• What to work on
Find every line in the items below that contains the word "True" and copy each of those lines. Case counts.
'''
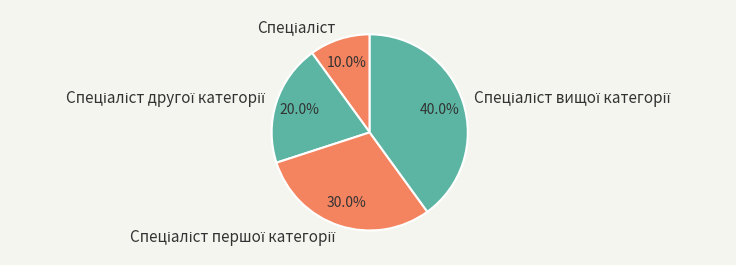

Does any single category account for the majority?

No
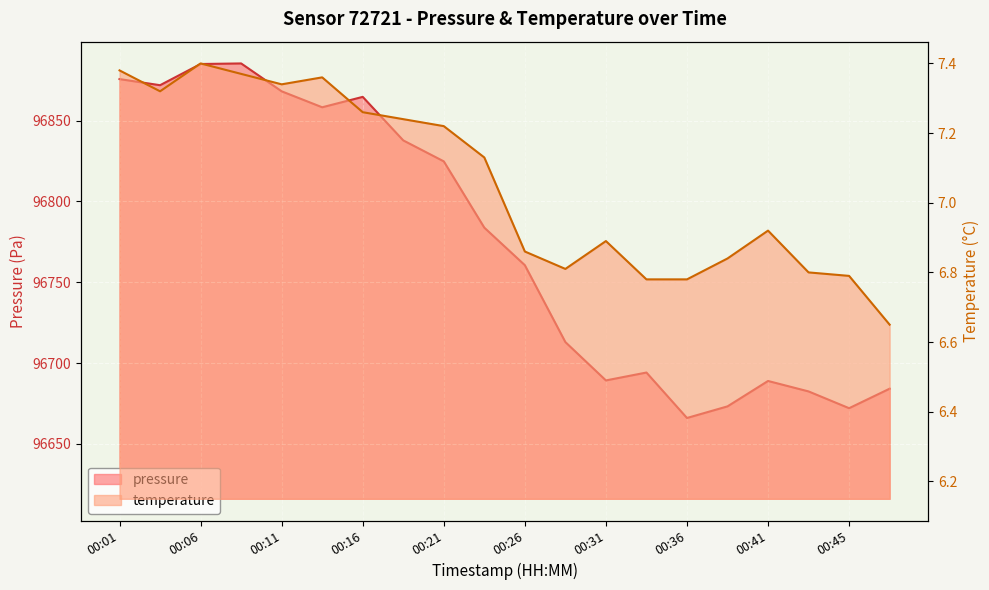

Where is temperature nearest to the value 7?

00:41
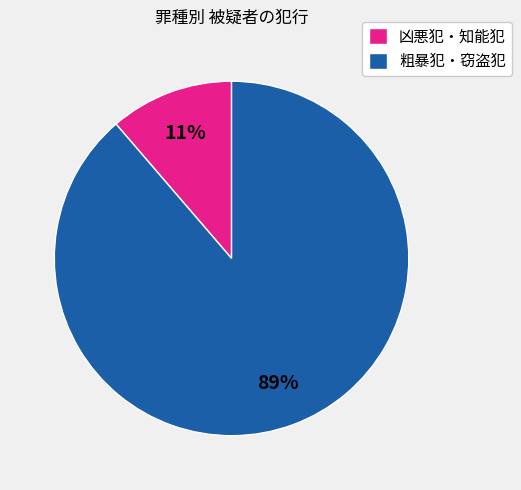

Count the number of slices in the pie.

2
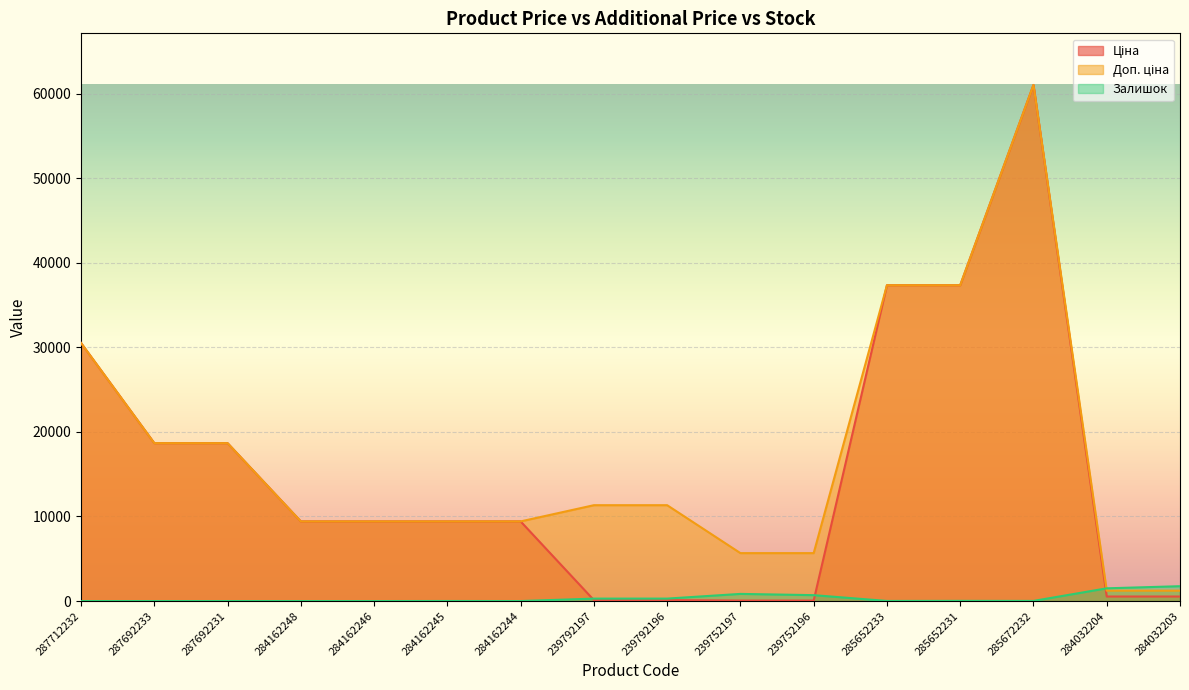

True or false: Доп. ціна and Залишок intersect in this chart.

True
'''
• Your response
True or false: Доп. ціна and Залишок intersect in this chart.
True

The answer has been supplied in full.